# Action item
Leave the pictures out and repeat the rest of the data below exactly.

# Information shown

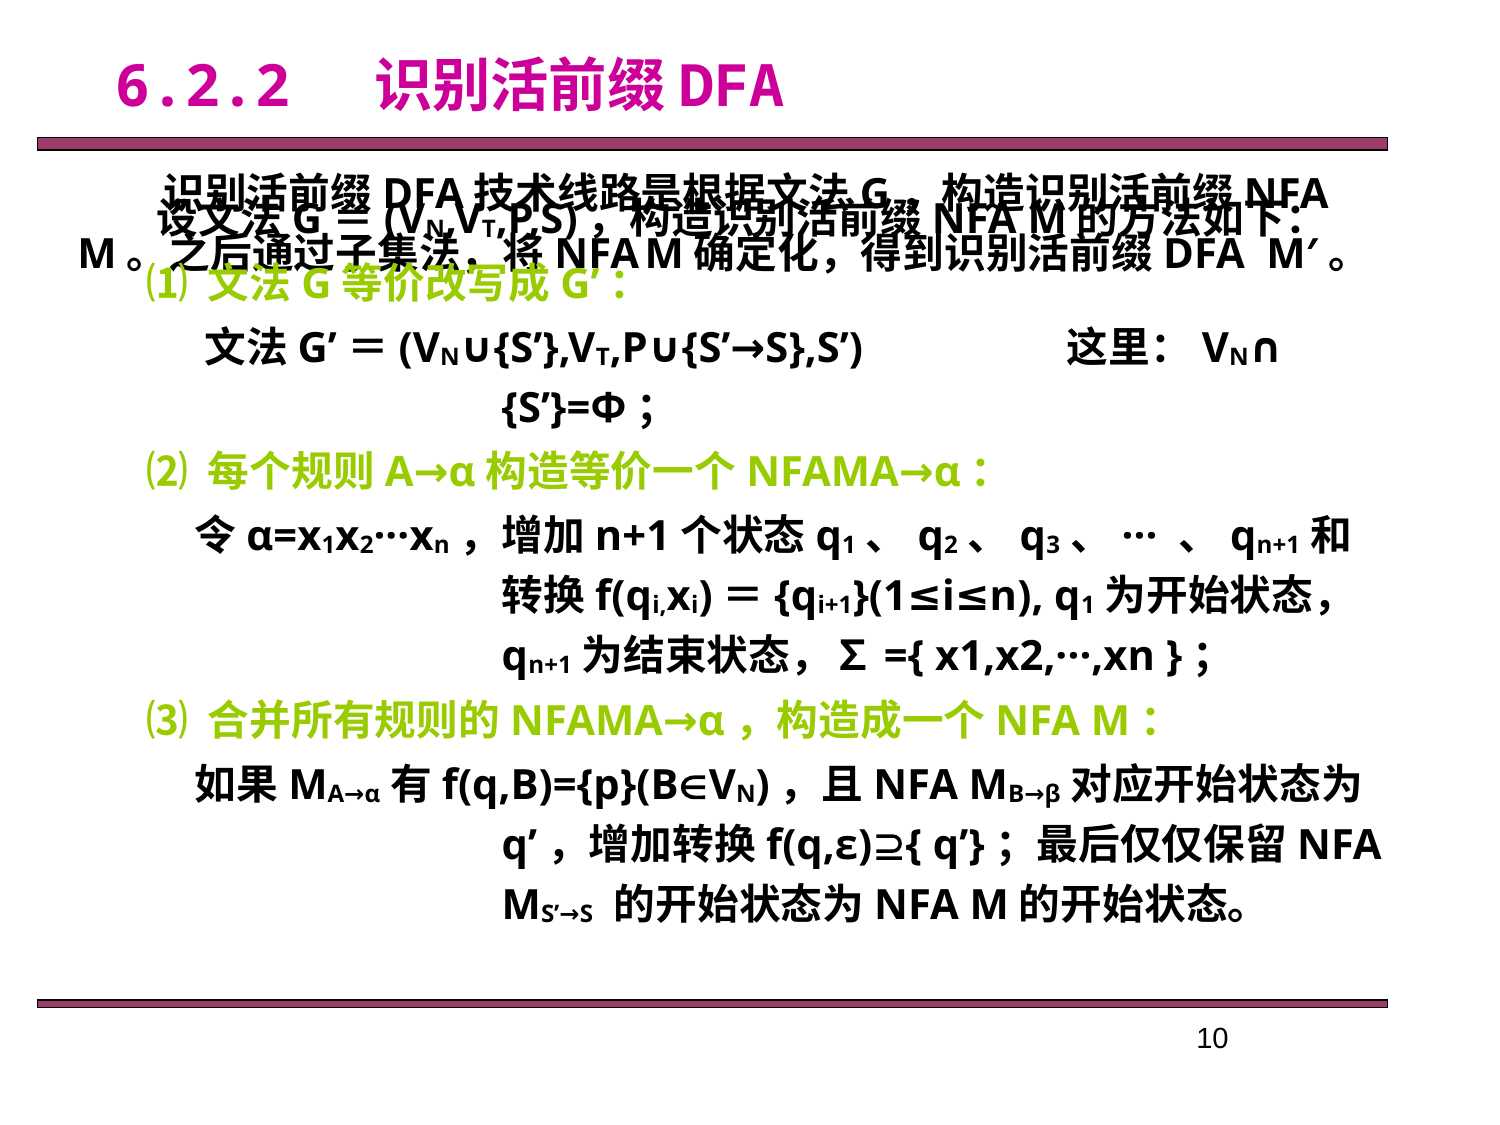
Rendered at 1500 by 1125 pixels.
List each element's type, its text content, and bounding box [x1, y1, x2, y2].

text_box 6.2.2 识别活前缀DFA [99, 37, 800, 125]
slide_number 10 [1037, 1012, 1388, 1053]
text_box 设文法G＝(VN,VT,P,S)，构造识别活前缀NFA M的方法如下： ⑴ 文法G等价改写成G’： 文法G’＝(VN∪{S’},VT,P∪{S’→S},S’) 这里：VN∩ {S’}=Ф； ⑵ 每个规则A→α构造等价一个NFAMA→α： 令α=x1x2···xn，增加n+1个状态q1、q2、q3、··· 、qn+1和转换f(qi,xi)＝{qi+1}(1≤i≤n), q1为开始状态，qn+1为结束状态，∑={ x1,x2,···,xn }； ⑶ 合并所有规则的NFAMA→α，构造成一个NFA M： 如果MA→α有f(q,B)={p}(BVN)，且NFA MB→β对应开始状态为q’，增加转换f(q,ε){ q’}；最后仅仅保留NFA MS’→S 的开始状态为NFA M的开始状态。 [75, 174, 1400, 935]
text_box 识别活前缀DFA技术线路是根据文法G，构造识别活前缀NFA M。之后通过子集法，将NFA M确定化，得到识别活前缀DFA M′。 [62, 149, 1388, 285]
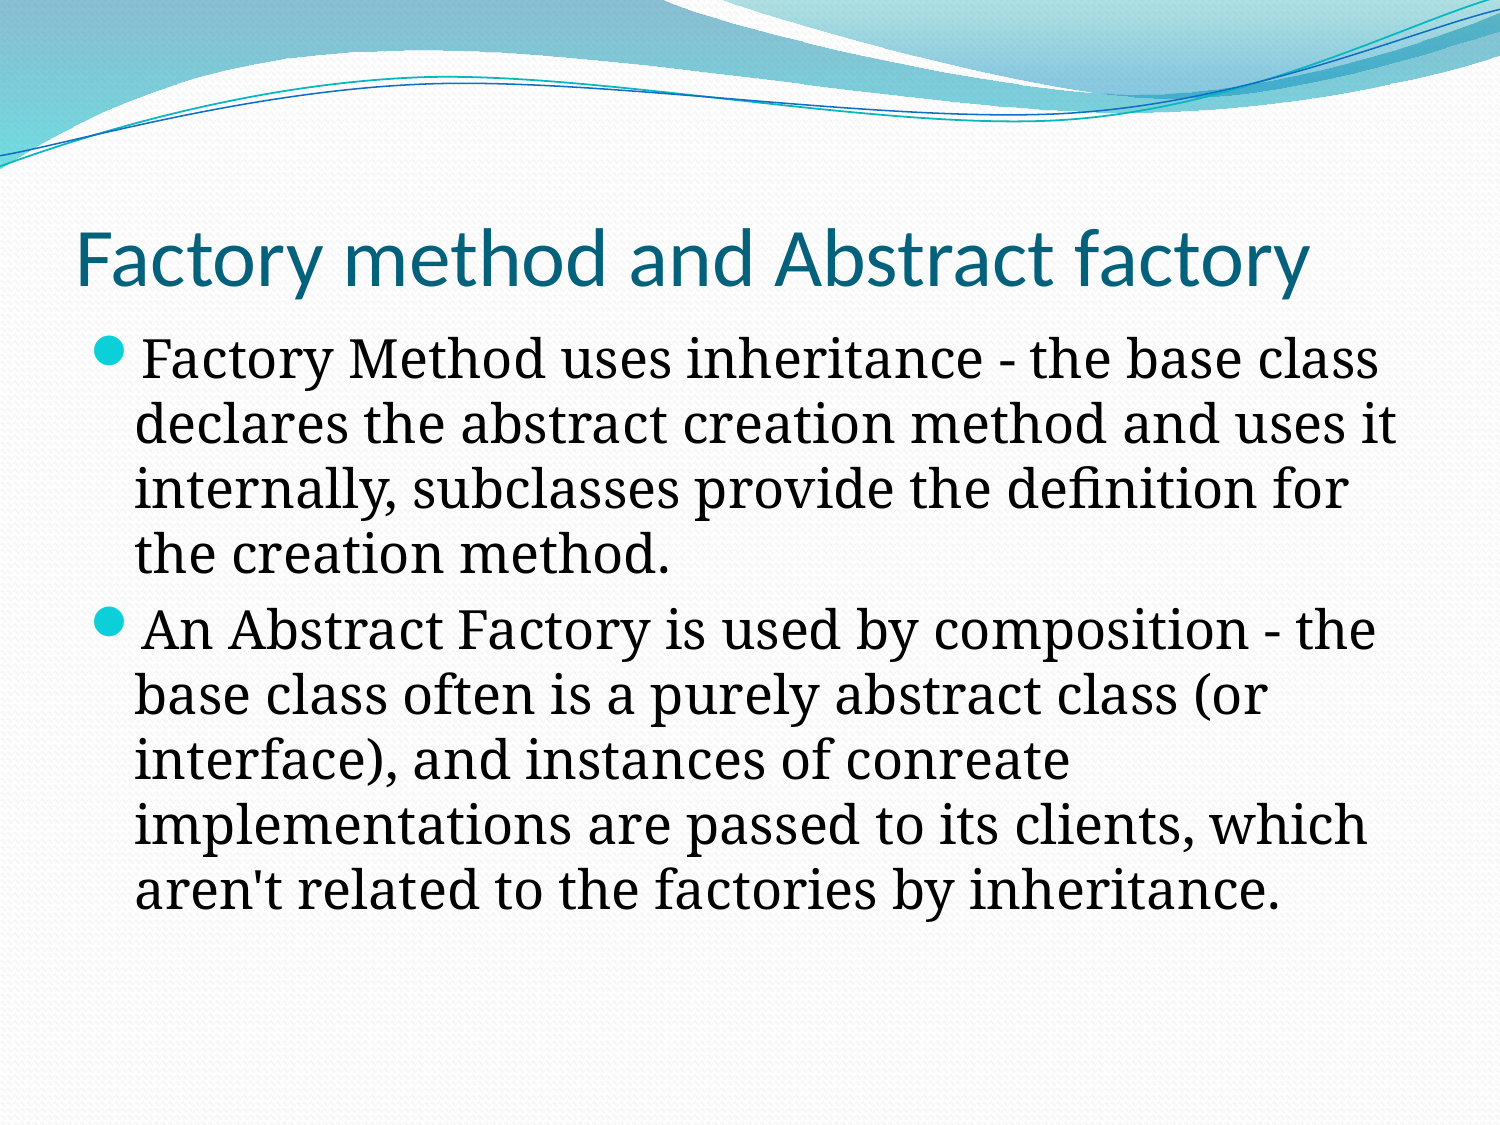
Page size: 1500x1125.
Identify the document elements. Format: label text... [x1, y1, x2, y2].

# Solution to the problem
Rendered at 1500 by 1125 pixels.
List each element's type, its text content, and bounding box [x1, y1, x2, y2].

text_box 6.2.2 识别活前缀DFA [99, 37, 800, 125]
slide_number 10 [1037, 1012, 1388, 1053]
text_box 设文法G＝(VN,VT,P,S)，构造识别活前缀NFA M的方法如下： ⑴ 文法G等价改写成G’： 文法G’＝(VN∪{S’},VT,P∪{S’→S},S’) 这里：VN∩ {S’}=Ф； ⑵ 每个规则A→α构造等价一个NFAMA→α： 令α=x1x2···xn，增加n+1个状态q1、q2、q3、··· 、qn+1和转换f(qi,xi)＝{qi+1}(1≤i≤n), q1为开始状态，qn+1为结束状态，∑={ x1,x2,···,xn }； ⑶ 合并所有规则的NFAMA→α，构造成一个NFA M： 如果MA→α有f(q,B)={p}(BVN)，且NFA MB→β对应开始状态为q’，增加转换f(q,ε){ q’}；最后仅仅保留NFA MS’→S 的开始状态为NFA M的开始状态。 [75, 174, 1400, 935]
text_box 识别活前缀DFA技术线路是根据文法G，构造识别活前缀NFA M。之后通过子集法，将NFA M确定化，得到识别活前缀DFA M′。 [62, 149, 1388, 285]
Page size: 1500x1125.
Identify the document elements. Format: label text... [x1, y1, x2, y2].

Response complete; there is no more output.